Stop co-opting mental health language
When I originally sat down to write a blog post for this week, my plan was to write about one of my major pet peeves: when people say that they are a “little bit OCD.” I’ve been known to interrupt the conversations of strangers to advise against saying that obsessive-compulsive disorder (OCD) is the same as being persnickity and anal retentive. But then I found this truly excellent blog post by someone else and I realized I don’t need to stumble around trying to say what another person has already written.
So instead I’ll adopt the broader version, which is this: can we PLEASE STOP co-opting mental health diagnoses for describing personality traits (looking at you, OCD and ADHD) or for difficult situations (this one is aimed at you, trauma)? LIKE JUST STOP.
I get why people say that putting their hand in something disgusting was “traumatic” or saying that they had an “ADHD moment” when they put their keys in the freezer without thinking. From my observations, there are two main reasons why people use this kind of language. One is to make light of a problem, and the other is the opposite—to legitimize.
But. If you haven’t been diagnosed by a mental health professional with the disorder you are naming dropping, you should stop saying these phrases. Why?
A few reasons.
First, if you don’t have a diagnosis, you shouldn’t be taking the label. It’s a type of cultural appropriation.

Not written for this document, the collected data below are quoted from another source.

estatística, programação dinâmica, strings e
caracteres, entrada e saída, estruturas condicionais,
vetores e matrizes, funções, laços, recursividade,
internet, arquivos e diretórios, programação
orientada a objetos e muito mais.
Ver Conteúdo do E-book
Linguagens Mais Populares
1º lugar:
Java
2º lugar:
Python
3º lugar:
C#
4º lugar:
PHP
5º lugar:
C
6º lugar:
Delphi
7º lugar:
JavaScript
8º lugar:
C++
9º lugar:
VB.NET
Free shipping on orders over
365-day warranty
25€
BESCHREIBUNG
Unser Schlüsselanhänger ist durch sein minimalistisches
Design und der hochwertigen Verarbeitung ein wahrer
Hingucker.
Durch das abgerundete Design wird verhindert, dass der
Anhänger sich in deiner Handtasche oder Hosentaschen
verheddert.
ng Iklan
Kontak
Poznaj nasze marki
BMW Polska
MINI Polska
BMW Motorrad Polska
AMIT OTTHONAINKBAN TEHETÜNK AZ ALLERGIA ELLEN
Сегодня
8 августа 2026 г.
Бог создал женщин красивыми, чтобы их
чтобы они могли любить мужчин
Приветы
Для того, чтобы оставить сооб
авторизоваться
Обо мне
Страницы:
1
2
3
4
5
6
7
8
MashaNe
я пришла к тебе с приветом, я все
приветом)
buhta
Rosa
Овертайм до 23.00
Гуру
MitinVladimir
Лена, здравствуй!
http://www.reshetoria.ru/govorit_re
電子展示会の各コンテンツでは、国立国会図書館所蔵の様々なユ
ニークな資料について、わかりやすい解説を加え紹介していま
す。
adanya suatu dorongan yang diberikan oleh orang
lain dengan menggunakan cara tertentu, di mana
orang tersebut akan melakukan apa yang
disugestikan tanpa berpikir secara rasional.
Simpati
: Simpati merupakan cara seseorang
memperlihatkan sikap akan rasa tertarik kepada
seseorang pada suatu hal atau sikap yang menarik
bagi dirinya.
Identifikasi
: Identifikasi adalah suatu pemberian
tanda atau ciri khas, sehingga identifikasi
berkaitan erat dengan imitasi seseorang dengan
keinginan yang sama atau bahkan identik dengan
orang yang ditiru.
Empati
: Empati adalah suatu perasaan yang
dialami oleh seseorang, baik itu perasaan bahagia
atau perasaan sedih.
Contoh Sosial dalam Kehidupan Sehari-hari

If you actually have a diagnosis of attention-deficit hyperactivity disorder (ADHD), then I have no problem with you saying you had an “ADHD moment.” You’re claiming your diagnosis, recognizing that the problems come out in moments of time and are not constant across all situations, and there’s some cute self-deprecation in there (I’m a sucker for self-deprecation).
But if you don’t have that diagnosis, you don’t know what it’s like to hold that diagnostic identity. You don’t know that many people take years to get an accurate diagnosis, and that any psychiatric diagnosis requires significant psychological distress and functional impairment across life domains (e.g., work, school, friendships, relationships).
Which is related to the second reason you shouldn’t co-opt diagnostic labels: many times the function seems to be making fun of what can be a very serious and debilitating problem.
Saying you are a “little bit OCD,” aims to use humor to make light of perfectionism and attentiveness to organization. But I promise you that people who actually have OCD know that it’s impossible to be “a little bit” OCD and are probably judging you for not actually knowing what you’re saying.
The third reason you shouldn’t use diagnostic labels is that you really don’t need them for legitimacy.
I see people overusing the word “trauma” all of the time to try to emphasize just how scary or difficult an experience was. But in the DSM-5, which is the “bible” of diagnostic symptoms in the United States (and is similar to the ICD-11 which is used in other countries), a trauma is a life event where a person could have died or experienced significant bodily or psychological harm (including sexual assault). Listening to a professor drone on about a boring topic is NOT traumatic. Going through a breakup is (typically) not traumatic. A massive blister on your foot from walking too far in uncomfortable shoes is not traumatic.
Yet I’ve heard people use the word “traumatic” to describe all of these things.
An upsetting, difficult, or emotional event is not inherently traumatic. Getting cut off in traffic could result in death or serious injury, it’s true. Car accidents can be traumatic, for example. But using the word “traumatic” in that setting de-legitimizes serious traumas like being dragged down the street by your hair (which is horrible and absolutely traumatic for many people, particularly the women in domestic violence relationships who are most likely to experience it), watching cabinmates drown in a flash flood and barely escaping with your life, or many other things that would be what the DSM calls a “Criteron A” trauma.
Instead of using diagnostic labels, just say what you mean.
I personally think that we should bring back Freud’s “anal-retentive” which is a phrase that means basically the same thing as “a little OCD” but has more fun visual imagery of someone trying to hold in their poop.
If you were scattered and distractible and found keys in your freezer, just say that you were not thinking clearly (note: maybe lets not say you had a “senior moment” either, ‘k?).
If you experienced a strong emotion that lingers for you, maybe even about an event you keep thinking about, you can just say that. It’s OK to have emotions, and they can be unpleasant even if they don’t reach the level of trauma.
We’ve come a long way in reducing the stigma toward mental health concerns. Not 100%, but more people seem willing to seek therapy and talk about their diagnoses than ever before, which is great. Psychological problems are part of the conversation now in ways they were not even 20 years ago.
BUT overusing language and co-opting diagnostic labels to refer to personality traits or to legitimize emotions actually hurts people who have impairment and distress with their diagnoses. We can help them by letting them keep their labels, asking questions to understand them (note: do YOU know the difference between obsessive compulsive disorder and obsessive-compulsive personality disorder?) and not using diagnoses to describe your mindset at a given moment in time.